#### [Work order]
The job is to output each record exactly as it stands, pictures excluded.

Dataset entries
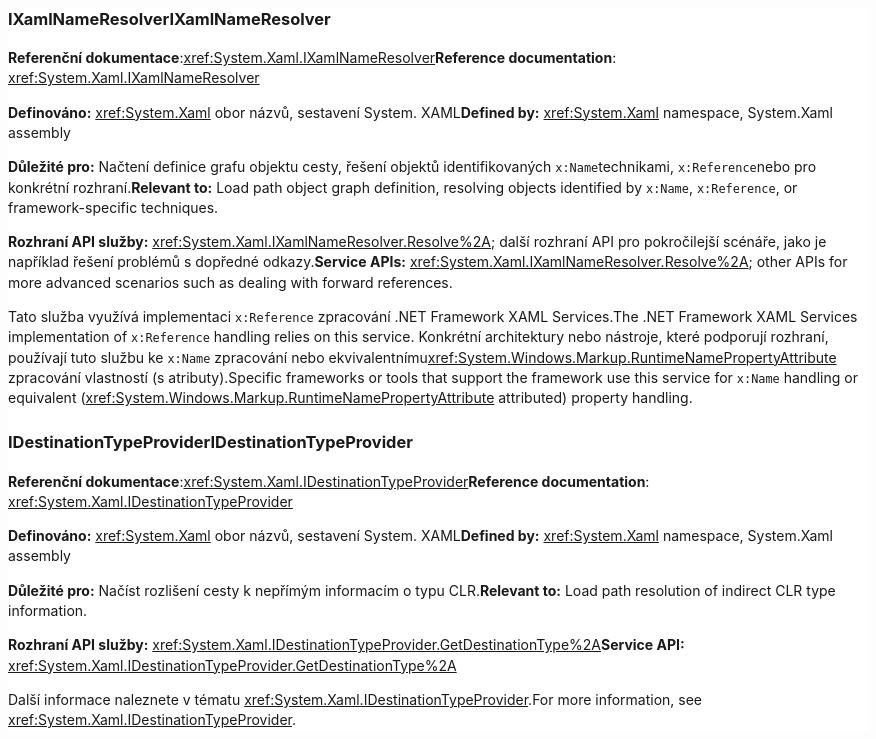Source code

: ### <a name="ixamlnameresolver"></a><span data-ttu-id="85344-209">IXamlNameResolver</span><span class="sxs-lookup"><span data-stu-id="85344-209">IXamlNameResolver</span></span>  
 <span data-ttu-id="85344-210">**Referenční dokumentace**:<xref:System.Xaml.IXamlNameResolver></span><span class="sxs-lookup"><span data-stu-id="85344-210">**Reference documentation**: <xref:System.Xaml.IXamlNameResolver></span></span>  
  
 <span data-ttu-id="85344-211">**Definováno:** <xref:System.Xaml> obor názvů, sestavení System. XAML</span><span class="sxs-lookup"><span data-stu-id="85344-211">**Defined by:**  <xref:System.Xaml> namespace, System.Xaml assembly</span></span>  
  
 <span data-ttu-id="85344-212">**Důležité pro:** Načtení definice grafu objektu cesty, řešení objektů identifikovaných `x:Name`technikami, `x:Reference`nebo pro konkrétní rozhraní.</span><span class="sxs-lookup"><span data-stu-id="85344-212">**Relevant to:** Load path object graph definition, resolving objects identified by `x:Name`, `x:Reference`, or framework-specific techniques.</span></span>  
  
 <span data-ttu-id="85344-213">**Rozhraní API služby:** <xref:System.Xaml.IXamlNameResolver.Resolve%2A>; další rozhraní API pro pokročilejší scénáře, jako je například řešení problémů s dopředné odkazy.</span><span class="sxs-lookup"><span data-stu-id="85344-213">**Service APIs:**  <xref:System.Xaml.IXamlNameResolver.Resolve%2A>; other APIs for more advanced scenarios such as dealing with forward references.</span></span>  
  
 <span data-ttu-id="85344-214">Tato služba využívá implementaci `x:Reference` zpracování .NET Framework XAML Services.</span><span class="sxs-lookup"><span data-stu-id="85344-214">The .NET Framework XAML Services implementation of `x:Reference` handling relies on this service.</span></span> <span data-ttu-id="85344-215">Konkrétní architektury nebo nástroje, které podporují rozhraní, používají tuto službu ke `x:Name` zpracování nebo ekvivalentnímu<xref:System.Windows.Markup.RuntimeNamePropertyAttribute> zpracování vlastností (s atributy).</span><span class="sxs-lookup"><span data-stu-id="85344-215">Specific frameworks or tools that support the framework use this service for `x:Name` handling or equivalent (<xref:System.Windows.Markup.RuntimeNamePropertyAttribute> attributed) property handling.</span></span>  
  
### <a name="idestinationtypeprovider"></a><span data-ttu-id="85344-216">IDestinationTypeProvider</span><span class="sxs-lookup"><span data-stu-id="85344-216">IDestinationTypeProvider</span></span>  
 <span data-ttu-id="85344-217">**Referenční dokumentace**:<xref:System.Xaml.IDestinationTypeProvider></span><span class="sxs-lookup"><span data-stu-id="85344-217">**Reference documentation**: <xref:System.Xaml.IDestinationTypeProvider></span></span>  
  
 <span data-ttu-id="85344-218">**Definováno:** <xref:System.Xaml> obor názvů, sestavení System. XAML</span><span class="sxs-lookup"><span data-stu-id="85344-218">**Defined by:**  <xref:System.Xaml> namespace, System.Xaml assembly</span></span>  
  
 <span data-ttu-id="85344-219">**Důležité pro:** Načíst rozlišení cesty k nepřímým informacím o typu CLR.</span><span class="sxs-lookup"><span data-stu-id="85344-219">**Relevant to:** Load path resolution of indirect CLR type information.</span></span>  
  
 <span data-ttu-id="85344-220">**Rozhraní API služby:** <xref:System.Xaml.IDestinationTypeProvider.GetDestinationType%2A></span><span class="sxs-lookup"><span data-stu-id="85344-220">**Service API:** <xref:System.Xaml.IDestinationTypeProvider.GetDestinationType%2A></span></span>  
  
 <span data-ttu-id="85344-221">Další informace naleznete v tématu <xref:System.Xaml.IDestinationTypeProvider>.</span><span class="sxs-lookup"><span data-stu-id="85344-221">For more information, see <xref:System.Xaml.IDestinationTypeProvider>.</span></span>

#### [Written solution]
Source code

: ### <a name="ixamlnameresolver"></a><span data-ttu-id="85344-209">IXamlNameResolver</span><span class="sxs-lookup"><span data-stu-id="85344-209">IXamlNameResolver</span></span>  
 <span data-ttu-id="85344-210">**Referenční dokumentace**:<xref:System.Xaml.IXamlNameResolver></span><span class="sxs-lookup"><span data-stu-id="85344-210">**Reference documentation**: <xref:System.Xaml.IXamlNameResolver></span></span>  
  
 <span data-ttu-id="85344-211">**Definováno:** <xref:System.Xaml> obor názvů, sestavení System. XAML</span><span class="sxs-lookup"><span data-stu-id="85344-211">**Defined by:**  <xref:System.Xaml> namespace, System.Xaml assembly</span></span>  
  
 <span data-ttu-id="85344-212">**Důležité pro:** Načtení definice grafu objektu cesty, řešení objektů identifikovaných `x:Name`technikami, `x:Reference`nebo pro konkrétní rozhraní.</span><span class="sxs-lookup"><span data-stu-id="85344-212">**Relevant to:** Load path object graph definition, resolving objects identified by `x:Name`, `x:Reference`, or framework-specific techniques.</span></span>  
  
 <span data-ttu-id="85344-213">**Rozhraní API služby:** <xref:System.Xaml.IXamlNameResolver.Resolve%2A>; další rozhraní API pro pokročilejší scénáře, jako je například řešení problémů s dopředné odkazy.</span><span class="sxs-lookup"><span data-stu-id="85344-213">**Service APIs:**  <xref:System.Xaml.IXamlNameResolver.Resolve%2A>; other APIs for more advanced scenarios such as dealing with forward references.</span></span>  
  
 <span data-ttu-id="85344-214">Tato služba využívá implementaci `x:Reference` zpracování .NET Framework XAML Services.</span><span class="sxs-lookup"><span data-stu-id="85344-214">The .NET Framework XAML Services implementation of `x:Reference` handling relies on this service.</span></span> <span data-ttu-id="85344-215">Konkrétní architektury nebo nástroje, které podporují rozhraní, používají tuto službu ke `x:Name` zpracování nebo ekvivalentnímu<xref:System.Windows.Markup.RuntimeNamePropertyAttribute> zpracování vlastností (s atributy).</span><span class="sxs-lookup"><span data-stu-id="85344-215">Specific frameworks or tools that support the framework use this service for `x:Name` handling or equivalent (<xref:System.Windows.Markup.RuntimeNamePropertyAttribute> attributed) property handling.</span></span>  
  
### <a name="idestinationtypeprovider"></a><span data-ttu-id="85344-216">IDestinationTypeProvider</span><span class="sxs-lookup"><span data-stu-id="85344-216">IDestinationTypeProvider</span></span>  
 <span data-ttu-id="85344-217">**Referenční dokumentace**:<xref:System.Xaml.IDestinationTypeProvider></span><span class="sxs-lookup"><span data-stu-id="85344-217">**Reference documentation**: <xref:System.Xaml.IDestinationTypeProvider></span></span>  
  
 <span data-ttu-id="85344-218">**Definováno:** <xref:System.Xaml> obor názvů, sestavení System. XAML</span><span class="sxs-lookup"><span data-stu-id="85344-218">**Defined by:**  <xref:System.Xaml> namespace, System.Xaml assembly</span></span>  
  
 <span data-ttu-id="85344-219">**Důležité pro:** Načíst rozlišení cesty k nepřímým informacím o typu CLR.</span><span class="sxs-lookup"><span data-stu-id="85344-219">**Relevant to:** Load path resolution of indirect CLR type information.</span></span>  
  
 <span data-ttu-id="85344-220">**Rozhraní API služby:** <xref:System.Xaml.IDestinationTypeProvider.GetDestinationType%2A></span><span class="sxs-lookup"><span data-stu-id="85344-220">**Service API:** <xref:System.Xaml.IDestinationTypeProvider.GetDestinationType%2A></span></span>  
  
 <span data-ttu-id="85344-221">Další informace naleznete v tématu <xref:System.Xaml.IDestinationTypeProvider>.</span><span class="sxs-lookup"><span data-stu-id="85344-221">For more information, see <xref:System.Xaml.IDestinationTypeProvider>.</span></span>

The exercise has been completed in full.